Wriiten by Guest Blogger Josh Jackson
I’ve never been a super-huge fan of Jakob Dylan, but have always respected and admired his talents from afar. I had my first introduction to him back in 1995 when the then unknown Wallflowers opened for Chris Isaak at TPAC. I was able to see the Wallflowers one other time, a wonderful show at the now defunct 328 Performance Hall, but lost touch with their music, not paying too much attention to it after 2000’s Breach.
In 2008, I was reacquainted with Jakob as he performed with the Gold Mountain Rebels at Farm Aid in support of his solo album, ‘Seeing Things.’
Fast forward to now. My good friend, Rolling Stone’s David Wild, invited me to tag along Thursday night as Jakob and his band, Three Legs, brought their show to the world famous Exit In. I had heard great things about his new album ‘Country and Women,’ so I was excited to get the chance to see him play again, especially in such a small club atmosphere.
When we arrived, the Exit In was only a quarter full well after the advertised start time of 8:00pm. The opener, Dylan LeBlanc, finally ambled onstage at 9:00pm ready to warm the crowd. In my opinion, he failed. His sound was a sleepy acoustic & steel guitar combo that was sadly missing any sort of dynamics.
After the stage was readied for ‘the real’ Dylan, it seemed to take an extraordinary amount of time for him to come out. Rumors from back stage were that he and the crew were watching the World Series while the now full capacity club waited.
All frustrations due to the long wait were quickly dashed as Dylan and the band broke into the set around 10:15p opening with ‘Nothing But The Whole Wide World.’
With little banter in between songs, the set was mainly a mix of tunes from his two solo records, the brand new T-Bone Burnett produced ‘Country and Women’ and 2008’s ‘Seeing Things.’
However, it wasn’t all solo material as several Wallflowers tunes emerged. ‘God Says Nothing Back,’ ‘How Good Can It Get,’ a very nice laid back version of ‘6th Avenue Heartache,’ ‘I’ve Been Delivered’ & ‘Three Marlenas’ all found their way into the set.

━━━━━━━━━━━━━━━━

Description of the task: Write out the stretch of the concert review from "Wriiten by Guest" through "after 2000’s Breach." word for word.

The data:

━━━━━━━━━━━━━━━━

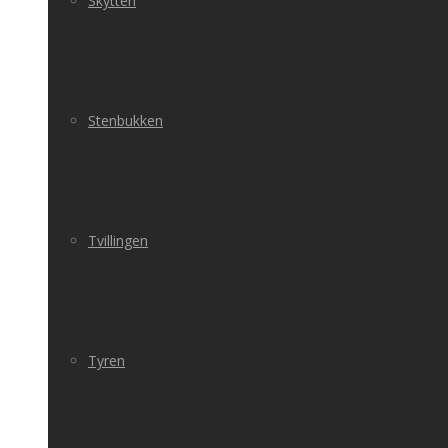
Skytten
Stenbukken
Tvillingen
Tyren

━━━━━━━━━━━━━━━━

Answer area:
Wriiten by Guest Blogger Josh Jackson
I’ve never been a super-huge fan of Jakob Dylan, but have always respected and admired his talents from afar. I had my first introduction to him back in 1995 when the then unknown Wallflowers opened for Chris Isaak at TPAC. I was able to see the Wallflowers one other time, a wonderful show at the now defunct 328 Performance Hall, but lost touch with their music, not paying too much attention to it after 2000’s Breach.